Der Rabbi erzählt ihnen die Geschichte von der Sintflut bei der Gott alles Leben auf der Erde vernichtete. Ferkel und Igel sind entsetzt: „Alles Leben?! Alle Menschenbabys, alle Omas und alle Tiere? Auch die Ferkel, die Igel, die Schmetterlinge und die kleinen Meerschweinchen?“
In der Kirche erschrecken sie sich vor Jesus, der blutend mit Nägeln ans Kreuz geschlagen ist („Aua, tut das nicht furchtbar weh?“). Auch, dass das Ferkel einige Hostien nascht, passt dem Bischof gar nicht: „Um Himmels Willen, was tust du da?“, und erklärt: „Das ist das Fleisch Jesu, der sich für uns geopfert hat.“ „Sofort weg hier!“, meint das Ferkel, „Das sind Menschenfresser!“
In der Moschee wird der Mufti wütend, weil das Ferkel sagt, dass Mohammed seine Anhänger auf den Arm genommen haben könnte. Als die beiden fliehen wollen, tauchen plötzlich der Rabbi und der Bischof auf, die ihnen den Teufel austreiben wollen. Da die drei Männer sich aber nicht entscheiden können, wer es am besten kann und beginnen sich zu prügeln, können Ferkel und Igel entkommen.
Zu Hause kommen sie zu der Erkenntnis, dass ihnen ohne Gott nur die Angst gefehlt habe und sie auch sehr gut ohne leben können. So schließt die Geschichte mit den Worten
Und die Moral von der Geschicht’
Wer Gott nicht kennt,
der braucht ihn nicht.
Im Anschluss stellte sich der Autor den Fragen des Publikums.
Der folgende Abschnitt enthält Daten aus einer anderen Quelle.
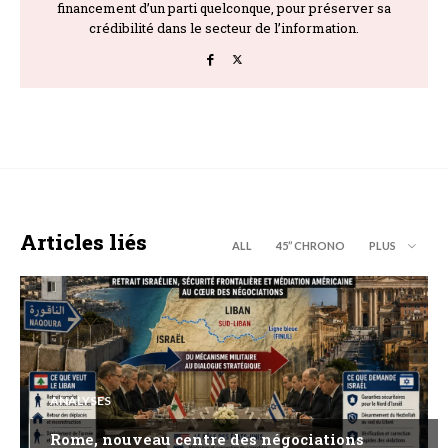
financement d’un parti quelconque, pour préserver sa
crédibilité dans le secteur de l’information.
Articles liés
ALL
45’’ CHRONO
PLUS
ANALYSES
Rome, nouveau centre des négociations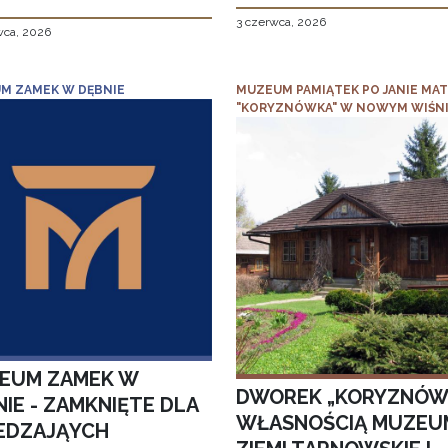
3 czerwca, 2026
wca, 2026
M ZAMEK W DĘBNIE
MUZEUM PAMIĄTEK PO JANIE MAT
"KORYZNÓWKA" W NOWYM WIŚN
EUM ZAMEK W
DWOREK „KORYZNÓW
IE - ZAMKNIĘTE DLA
WŁASNOŚCIĄ MUZEU
EDZAJĄYCH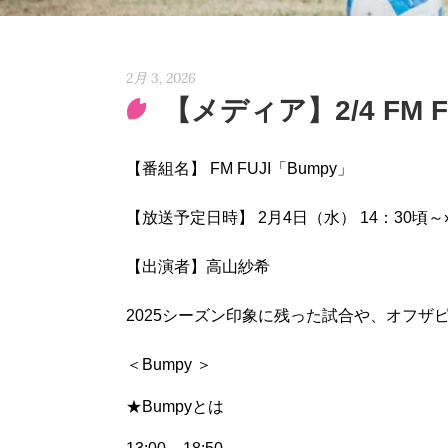
2月 3, 2026
【メディア】2/4 FM
【番組名】 FM FUJI「Bumpy」
【放送予定日時】 2月4日（水） 14：30頃～
【出演者】高山紗希
2025シーズン印象に残った試合や、オフ
＜Bumpy ＞
★Bumpyとは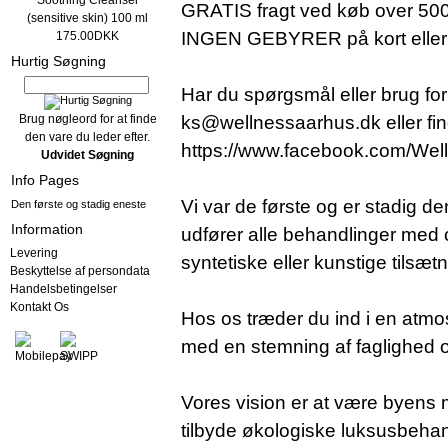
Soothing Cleanser
GRATIS fragt ved køb over 500
(sensitive skin) 100 ml
INGEN GEBYRER på kort eller 
175.00DKK
Hurtig Søgning
Har du spørgsmål eller brug for 
Brug nøgleord for at finde
ks@wellnessaarhus.dk eller f
den vare du leder efter.
https://www.facebook.com/Wel
Udvidet Søgning
Info Pages
Vi var de første og er stadig 
Den første og stadig eneste
Information
udfører alle behandlinger med 
Levering
syntetiske eller kunstige tilsætn
Beskyttelse af persondata
Handelsbetingelser
Kontakt Os
Hos os træder du ind i en atm
med en stemning af faglighed 
Vores vision er at være byens m
tilbyde økologiske luksusbehan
Auf die Frage, warum das Buch denn, hätte verboten werden sollen, wie das Bundesministerium für jugendgefährdende Schriften es vorgehabt hatte, nannte Schmidt-Salomon die Darstellung von Gewalt und der Unterstellung eines Mordversuches, in Verbindung mit Antisemitismus, was für viele spöttische Lacher sorgte. Einerseits dürften sämtliche Kinderbibeln weitaus drastischere Formen von Gewalt zeigen als die harmlose Rauferei zwischen den drei Gottesdienern am Schluss und andererseits könnte der Rabbi, der dem Bischof die Thora vor das Gesicht hält, diesen wohl kaum mit Pergament ersticken könnte – noch dazu, wo man die Nasenlöcher des Bischofs sieht.
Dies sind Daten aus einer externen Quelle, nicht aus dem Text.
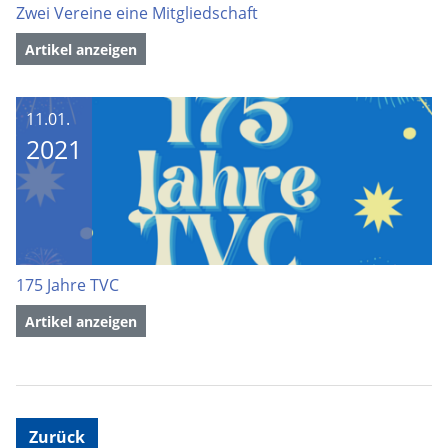
Zwei Vereine eine Mitgliedschaft
Artikel anzeigen
11.01.
2021
175 Jahre TVC
Artikel anzeigen
Zurück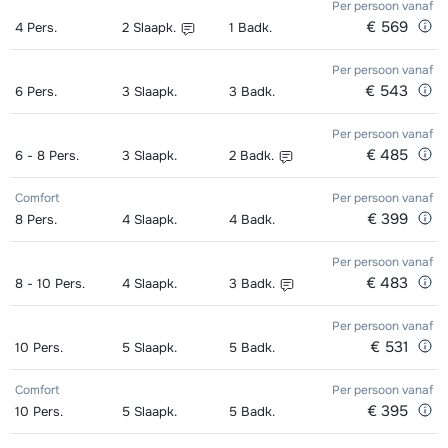
Per persoon
vanaf
€ 569
4
Pers.
2
Slaapk.
1
Badk.
Excellent (Excellence) Schoenen (8
afhankelijk
Kampioen (Champion) Ski's +
afhankelijk
Zilver (Evolution) Snowboard +
afhankelijk
dagen)
van week
Stokken (8 dagen)
van week
Boots (8 dagen)
Per persoon
van week
vanaf
€ 543
6
Pers.
3
Slaapk.
3
Badk.
Goud (Sensation) Ski's + Schoenen
afhankelijk
Kampioen (Champion) Schoenen (8
afhankelijk
Zilver (Evolution) Snowboard (8
afhankelijk
+ Stokken (8 dagen)
Per persoon
van week
vanaf
dagen)
van week
dagen)
van week
€ 485
6 - 8
Pers.
3
Slaapk.
2
Badk.
Goud (Sensation) Ski's + Stokken (8
afhankelijk
Toekomst (Espoir) Ski's + Schoenen
afhankelijk
Zilver (Evolution) Boots (8 dagen)
afhankelijk
Comfort
Per persoon
vanaf
dagen)
van week
+ Stokken (8 dagen)
van week
van week
€ 399
8
Pers.
4
Slaapk.
4
Badk.
Goud (Sensation) Schoenen (8
afhankelijk
Toekomst (Espoir) Ski's + Stokken (8
afhankelijk
Per persoon
vanaf
dagen)
van week
€ 483
dagen)
van week
8 - 10
Pers.
4
Slaapk.
3
Badk.
Zilver (Evolution) Ski's + Schoenen +
afhankelijk
Toekomst (Espoir) Schoenen (8
afhankelijk
Per persoon
vanaf
€ 531
10
Pers.
5
Slaapk.
5
Badk.
Stokken (8 dagen)
van week
dagen)
van week
Comfort
Per persoon
vanaf
Zilver (Evolution) Ski's + Stokken (8
afhankelijk
Mini Kid Ski's + Stokken + Schoenen
afhankelijk
€ 395
10
Pers.
5
Slaapk.
5
Badk.
dagen)
van week
(8 dagen)
van week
Schmidt-Salomon erklärte weiterhin, der Dialog zwischen dem Rabbi und Ferkel und Igel gehe auf seinen Sohn zurück, dem man die Sintflut-Geschichte im Kindergarten beigebracht habe, und der zu Hause verstört gefragt hatte, warum denn die armen Meerschweinchen hätten sterben müssen. Auch die Reaktion auf den gekreuzigten Jesus beschrieb er mit dem häufig anzutreffenden verängstigten Verhalten von Kindern.
Religion + Rediculous = Religulous
Um 20.00 Uhr zeigte das Kino den Film Religulous – Man wird doch wohl fragen dürfen. Der Film (2008) ist eine satirische Dokumentation mit Bill Maher, den man am ehesten als amerikanischen Harald Schmidt bezeichnen könnte. Er – selbst halb jüdisch, halb katholisch – trifft auf Homoheiler, Kreationisten, gläubige Wissenschaftler, Sektengurus, Mormonen und Juden, die das Sabbatgebot umgehen wollen.
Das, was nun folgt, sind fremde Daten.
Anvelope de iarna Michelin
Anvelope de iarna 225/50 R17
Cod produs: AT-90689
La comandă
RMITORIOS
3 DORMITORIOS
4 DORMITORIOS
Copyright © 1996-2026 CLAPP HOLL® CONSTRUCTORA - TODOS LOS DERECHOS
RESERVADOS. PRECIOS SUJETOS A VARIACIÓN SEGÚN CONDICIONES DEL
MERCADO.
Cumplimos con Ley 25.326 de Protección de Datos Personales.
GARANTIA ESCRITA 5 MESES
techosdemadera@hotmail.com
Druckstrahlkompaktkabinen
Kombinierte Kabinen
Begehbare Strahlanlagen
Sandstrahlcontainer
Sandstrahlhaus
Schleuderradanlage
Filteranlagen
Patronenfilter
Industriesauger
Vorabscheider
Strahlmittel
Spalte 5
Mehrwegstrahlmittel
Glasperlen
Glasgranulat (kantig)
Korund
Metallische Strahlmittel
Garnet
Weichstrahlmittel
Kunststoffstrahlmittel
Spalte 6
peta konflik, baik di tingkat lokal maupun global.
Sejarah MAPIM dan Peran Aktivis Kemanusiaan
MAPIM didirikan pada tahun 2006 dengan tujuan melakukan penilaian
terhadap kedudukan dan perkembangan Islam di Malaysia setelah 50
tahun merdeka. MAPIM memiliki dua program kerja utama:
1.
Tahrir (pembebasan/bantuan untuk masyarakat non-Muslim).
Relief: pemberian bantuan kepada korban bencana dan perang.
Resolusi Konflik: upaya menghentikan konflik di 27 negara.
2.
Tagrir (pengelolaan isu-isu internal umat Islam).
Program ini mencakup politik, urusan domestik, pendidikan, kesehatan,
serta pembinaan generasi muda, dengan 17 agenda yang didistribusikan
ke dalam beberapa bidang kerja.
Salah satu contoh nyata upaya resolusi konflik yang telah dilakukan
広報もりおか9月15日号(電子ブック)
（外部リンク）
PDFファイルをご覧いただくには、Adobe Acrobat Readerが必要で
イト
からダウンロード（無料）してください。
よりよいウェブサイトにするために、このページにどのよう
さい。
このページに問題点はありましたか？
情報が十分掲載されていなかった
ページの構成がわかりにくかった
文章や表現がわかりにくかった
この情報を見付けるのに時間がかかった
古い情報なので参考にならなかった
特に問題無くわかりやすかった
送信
Die gut besuchten Lesungen, der Film und ihre witzigen Einlagen, die allseits für heitere Stimmung sorgten, machten den ersten Tag unvergesslich.
Eine besondere Note erhielt der Event allein durch die Lage des Kinos. Es liegt direkt an einer größeren Kreuzung, auf der auch Straßenbahnen fahren. Eine Haltestelle ist sogar direkt vor dem Eingang, so dass jeder Passagier einen guten Blick auf uns hatte.